Being obese may dim a man's chances of becoming a father, even if he is otherwise healthy, a new study suggests.
Researchers found that among 87 healthy men ages 19 to 48, those who were obese were less likely to have ever fathered a child. More importantly, they showed hormonal differences that point to a reduced reproductive capacity, the researchers report in the journal Fertility and Sterility.
Compared with their thinner counterparts, obese men had lower levels of testosterone in their blood, as well as lower levels of luteinizing hormone (LH) and follicle-stimulating hormone (FSH) -- both essential to reproduction.
According to the researchers, these relatively low levels of LH and FSH are suggestive of a "partial" hypogonadotropic hypogonadism. This is a condition in which the testes do not function properly due to signaling problems in the hypothalamus or pituitary gland, two brain structures involved in hormone secretion.
The findings suggest that obesity alone is an "infertility factor" in otherwise healthy men, write Dr. Eric M. Pauli and his colleagues at the Pennsylvania State University College of Medicine in Hershey.

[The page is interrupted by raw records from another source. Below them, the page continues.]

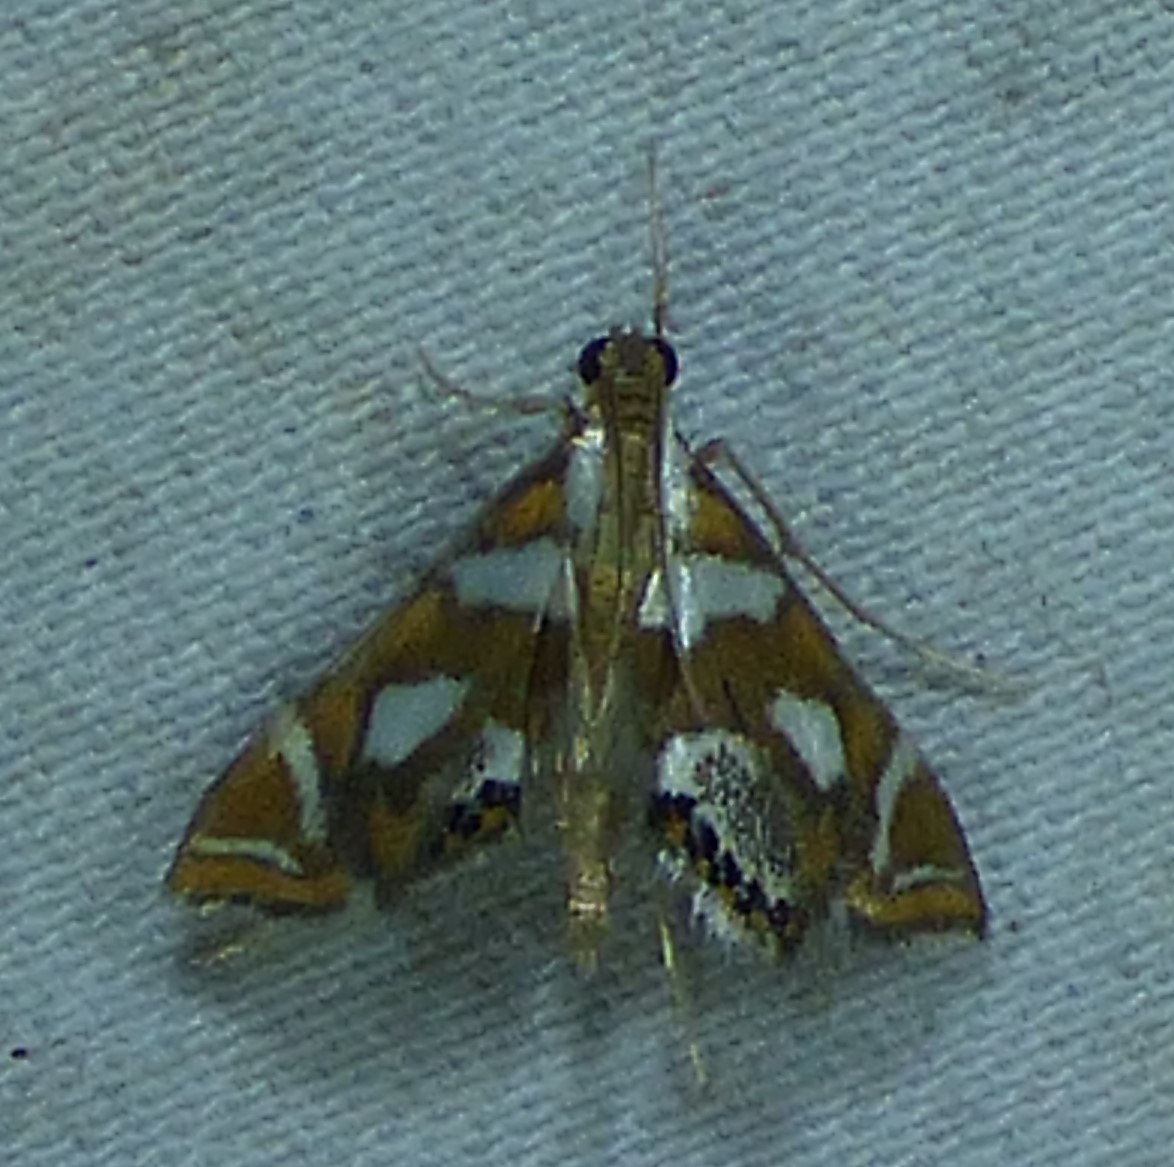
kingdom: Animalia
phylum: Arthropoda
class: Insecta
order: Lepidoptera
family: Crambidae
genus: Chrysendeton
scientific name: Chrysendeton medicinalis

When the researchers assessed the men for several reproductive hormones, they found that the more obese a man was, the lower was his LH and FSH levels. On the other hand, increasing obesity correlated with increasing estrogen levels.
Excess body fat, Pauli's team explains, may increase the conversion of testosterone to estrogen in a man's blood. Such hormone alterations could, in turn, signal the brain to suppress FSH and LH production.
Past studies have linked obesity with a dampened libido and increased risk of erectile dysfunction, the researchers note. Those effects, they say, along with the hormonal alterations seen in this study, could act together to decrease an obese man's fertility.